Records from a data collection:
◆ ◆ ◆
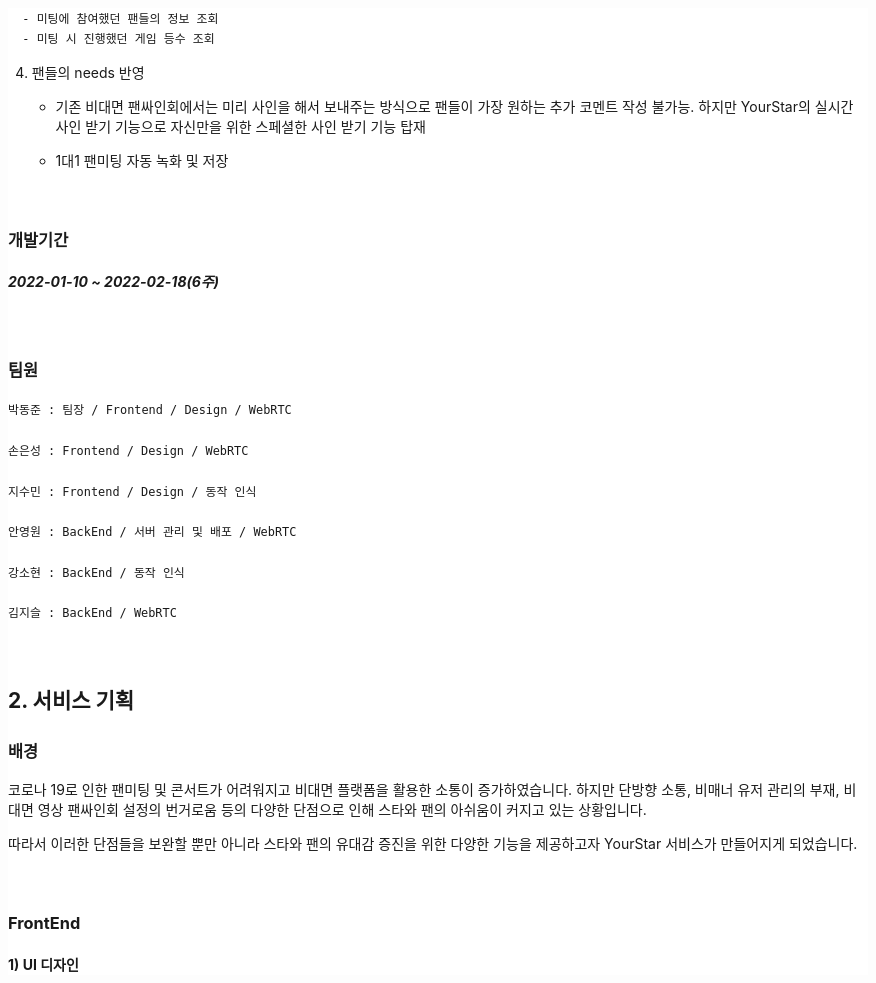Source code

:       - 미팅에 참여했던 팬들의 정보 조회
      - 미팅 시 진행했던 게임 등수 조회
   
4. 팬들의 needs 반영

   - 기존 비대면 팬싸인회에서는 미리 사인을 해서 보내주는 방식으로 팬들이 가장 원하는 추가 코멘트 작성 불가능. 하지만 YourStar의  실시간 사인 받기 기능으로 자신만을 위한 스페셜한 사인 받기 기능 탑재 

   - 1대1 팬미팅 자동 녹화 및 저장

<br>



### **개발기간**

##### **2022-01-10 ~ 2022-02-18(6주)**

<br>



### **팀원**

```
박동준 : 팀장 / Frontend / Design / WebRTC

손은성 : Frontend / Design / WebRTC

지수민 : Frontend / Design / 동작 인식

안영원 : BackEnd / 서버 관리 및 배포 / WebRTC

강소현 : BackEnd / 동작 인식 

김지슬 : BackEnd / WebRTC
```

<br>



## **2. 서비스 기획**

### 배경

코로나 19로 인한 팬미팅 및 콘서트가 어려워지고 비대면 플랫폼을 활용한 소통이 증가하였습니다. 하지만 단방향 소통, 비매너 유저 관리의 부재, 비대면 영상 팬싸인회 설정의 번거로움 등의 다양한 단점으로 인해 스타와 팬의 아쉬움이 커지고 있는 상황입니다.

따라서 이러한 단점들을 보완할 뿐만 아니라 스타와 팬의 유대감 증진을 위한 다양한 기능을 제공하고자 YourStar 서비스가 만들어지게 되었습니다.

<br>


### FrontEnd

#### 1) **UI 디자인**
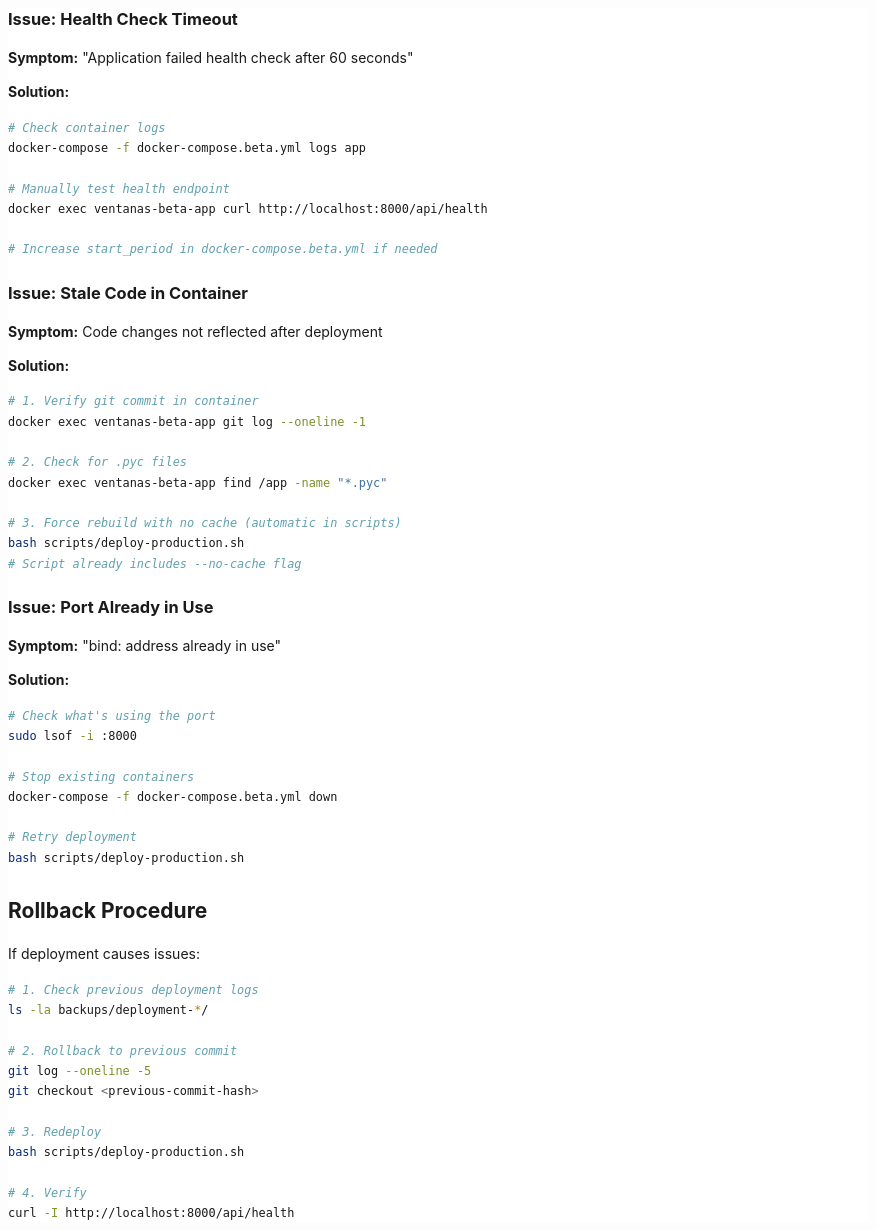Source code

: ### Issue: Health Check Timeout

**Symptom:** "Application failed health check after 60 seconds"

**Solution:**
```bash
# Check container logs
docker-compose -f docker-compose.beta.yml logs app

# Manually test health endpoint
docker exec ventanas-beta-app curl http://localhost:8000/api/health

# Increase start_period in docker-compose.beta.yml if needed
```

### Issue: Stale Code in Container

**Symptom:** Code changes not reflected after deployment

**Solution:**
```bash
# 1. Verify git commit in container
docker exec ventanas-beta-app git log --oneline -1

# 2. Check for .pyc files
docker exec ventanas-beta-app find /app -name "*.pyc"

# 3. Force rebuild with no cache (automatic in scripts)
bash scripts/deploy-production.sh
# Script already includes --no-cache flag
```

### Issue: Port Already in Use

**Symptom:** "bind: address already in use"

**Solution:**
```bash
# Check what's using the port
sudo lsof -i :8000

# Stop existing containers
docker-compose -f docker-compose.beta.yml down

# Retry deployment
bash scripts/deploy-production.sh
```

## Rollback Procedure

If deployment causes issues:

```bash
# 1. Check previous deployment logs
ls -la backups/deployment-*/

# 2. Rollback to previous commit
git log --oneline -5
git checkout <previous-commit-hash>

# 3. Redeploy
bash scripts/deploy-production.sh

# 4. Verify
curl -I http://localhost:8000/api/health
```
◆ ◆ ◆
Work to complete:
Repeat, word for word and with no pictures, only the lines running from the beginning of the data to the line that contains "##### **2022-01-10 ~ 2022-02-18(6주)**".

Task response:
Source code

:       - 미팅에 참여했던 팬들의 정보 조회
      - 미팅 시 진행했던 게임 등수 조회
   
4. 팬들의 needs 반영

   - 기존 비대면 팬싸인회에서는 미리 사인을 해서 보내주는 방식으로 팬들이 가장 원하는 추가 코멘트 작성 불가능. 하지만 YourStar의  실시간 사인 받기 기능으로 자신만을 위한 스페셜한 사인 받기 기능 탑재 

   - 1대1 팬미팅 자동 녹화 및 저장

<br>



### **개발기간**

##### **2022-01-10 ~ 2022-02-18(6주)**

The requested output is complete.